• **Exercise**: The records that follow are to be repeated exactly, with no pictures carried over.
━━━━━━━━━━━━━━━━━━━━━━━━━━━━━━
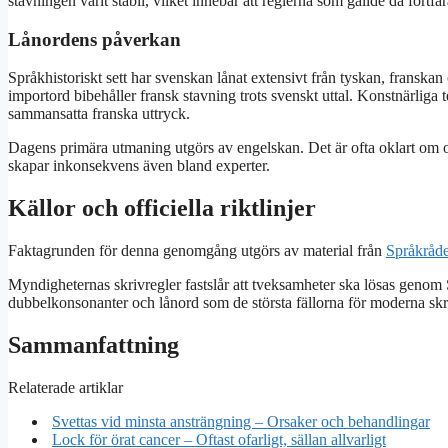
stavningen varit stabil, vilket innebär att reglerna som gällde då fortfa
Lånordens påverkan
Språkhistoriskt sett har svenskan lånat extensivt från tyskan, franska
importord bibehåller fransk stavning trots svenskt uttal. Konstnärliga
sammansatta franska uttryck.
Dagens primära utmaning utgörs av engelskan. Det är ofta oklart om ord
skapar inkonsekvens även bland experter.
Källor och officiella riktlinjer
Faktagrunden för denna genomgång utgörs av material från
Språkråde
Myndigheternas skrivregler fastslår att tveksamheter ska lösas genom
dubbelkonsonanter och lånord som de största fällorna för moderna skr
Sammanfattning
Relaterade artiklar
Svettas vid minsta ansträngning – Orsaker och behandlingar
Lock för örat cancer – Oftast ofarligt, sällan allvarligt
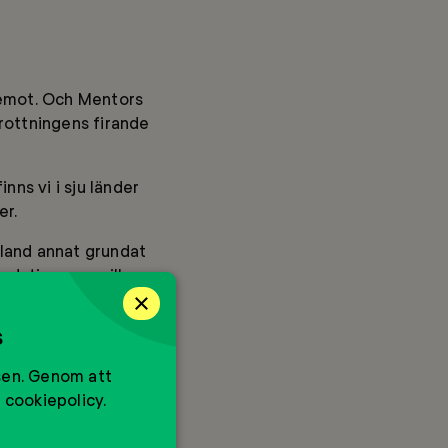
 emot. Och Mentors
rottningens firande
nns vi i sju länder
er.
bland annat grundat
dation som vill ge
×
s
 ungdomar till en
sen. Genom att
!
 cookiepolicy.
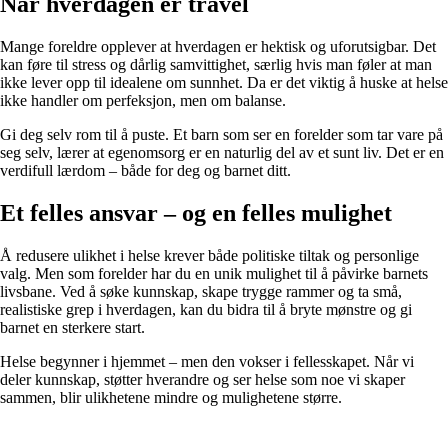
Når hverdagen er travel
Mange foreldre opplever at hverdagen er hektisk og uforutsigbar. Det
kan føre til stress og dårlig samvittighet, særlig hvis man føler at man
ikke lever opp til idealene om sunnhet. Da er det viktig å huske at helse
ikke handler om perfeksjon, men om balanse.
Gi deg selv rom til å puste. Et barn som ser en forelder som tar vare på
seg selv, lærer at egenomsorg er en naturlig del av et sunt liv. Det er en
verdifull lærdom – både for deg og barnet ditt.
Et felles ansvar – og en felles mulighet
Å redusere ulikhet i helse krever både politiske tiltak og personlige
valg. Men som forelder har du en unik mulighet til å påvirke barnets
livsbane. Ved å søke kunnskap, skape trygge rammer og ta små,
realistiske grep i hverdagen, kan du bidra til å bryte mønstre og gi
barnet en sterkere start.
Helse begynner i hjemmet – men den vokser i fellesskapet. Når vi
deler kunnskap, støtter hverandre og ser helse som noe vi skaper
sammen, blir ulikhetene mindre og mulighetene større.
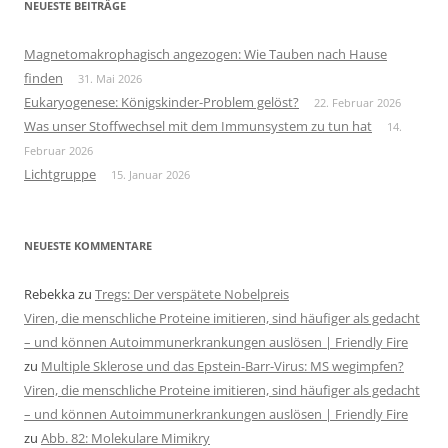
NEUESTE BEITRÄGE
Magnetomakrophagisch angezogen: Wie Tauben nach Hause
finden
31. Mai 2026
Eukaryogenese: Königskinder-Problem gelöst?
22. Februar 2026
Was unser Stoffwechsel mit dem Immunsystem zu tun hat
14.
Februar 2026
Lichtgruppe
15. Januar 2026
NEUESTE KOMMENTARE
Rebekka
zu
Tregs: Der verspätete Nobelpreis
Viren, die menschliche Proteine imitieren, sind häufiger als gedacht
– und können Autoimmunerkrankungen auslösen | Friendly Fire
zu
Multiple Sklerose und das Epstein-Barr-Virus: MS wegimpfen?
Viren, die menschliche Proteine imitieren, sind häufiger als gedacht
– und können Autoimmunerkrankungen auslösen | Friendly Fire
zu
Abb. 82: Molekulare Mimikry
━━━━━━━━━━━━━━━━━━━━━━━━━━━━━━
• **Reply**:
stavningen varit stabil, vilket innebär att reglerna som gällde då fortfa
Lånordens påverkan
Språkhistoriskt sett har svenskan lånat extensivt från tyskan, franska
importord bibehåller fransk stavning trots svenskt uttal. Konstnärliga
sammansatta franska uttryck.
Dagens primära utmaning utgörs av engelskan. Det är ofta oklart om ord
skapar inkonsekvens även bland experter.
Källor och officiella riktlinjer
Faktagrunden för denna genomgång utgörs av material från
Språkråde
Myndigheternas skrivregler fastslår att tveksamheter ska lösas genom
dubbelkonsonanter och lånord som de största fällorna för moderna skr
Sammanfattning
Relaterade artiklar
Svettas vid minsta ansträngning – Orsaker och behandlingar
Lock för örat cancer – Oftast ofarligt, sällan allvarligt
 emot. Och Mentors
rottningens firande
nns vi i sju länder
er.
bland annat grundat
dation som vill ge
×
s
 ungdomar till en
sen. Genom att
!
 cookiepolicy.
Når hverdagen er travel
Mange foreldre opplever at hverdagen er hektisk og uforutsigbar. Det
kan føre til stress og dårlig samvittighet, særlig hvis man føler at man
ikke lever opp til idealene om sunnhet. Da er det viktig å huske at helse
ikke handler om perfeksjon, men om balanse.
Gi deg selv rom til å puste. Et barn som ser en forelder som tar vare på
seg selv, lærer at egenomsorg er en naturlig del av et sunt liv. Det er en
verdifull lærdom – både for deg og barnet ditt.
Et felles ansvar – og en felles mulighet
Å redusere ulikhet i helse krever både politiske tiltak og personlige
valg. Men som forelder har du en unik mulighet til å påvirke barnets
livsbane. Ved å søke kunnskap, skape trygge rammer og ta små,
realistiske grep i hverdagen, kan du bidra til å bryte mønstre og gi
barnet en sterkere start.
Helse begynner i hjemmet – men den vokser i fellesskapet. Når vi
deler kunnskap, støtter hverandre og ser helse som noe vi skaper
sammen, blir ulikhetene mindre og mulighetene større.
NEUESTE BEITRÄGE
Magnetomakrophagisch angezogen: Wie Tauben nach Hause
finden
31. Mai 2026
Eukaryogenese: Königskinder-Problem gelöst?
22. Februar 2026
Was unser Stoffwechsel mit dem Immunsystem zu tun hat
14.
Februar 2026
Lichtgruppe
15. Januar 2026
NEUESTE KOMMENTARE
Rebekka
zu
Tregs: Der verspätete Nobelpreis
Viren, die menschliche Proteine imitieren, sind häufiger als gedacht
– und können Autoimmunerkrankungen auslösen | Friendly Fire
zu
Multiple Sklerose und das Epstein-Barr-Virus: MS wegimpfen?
Viren, die menschliche Proteine imitieren, sind häufiger als gedacht
– und können Autoimmunerkrankungen auslösen | Friendly Fire
zu
Abb. 82: Molekulare Mimikry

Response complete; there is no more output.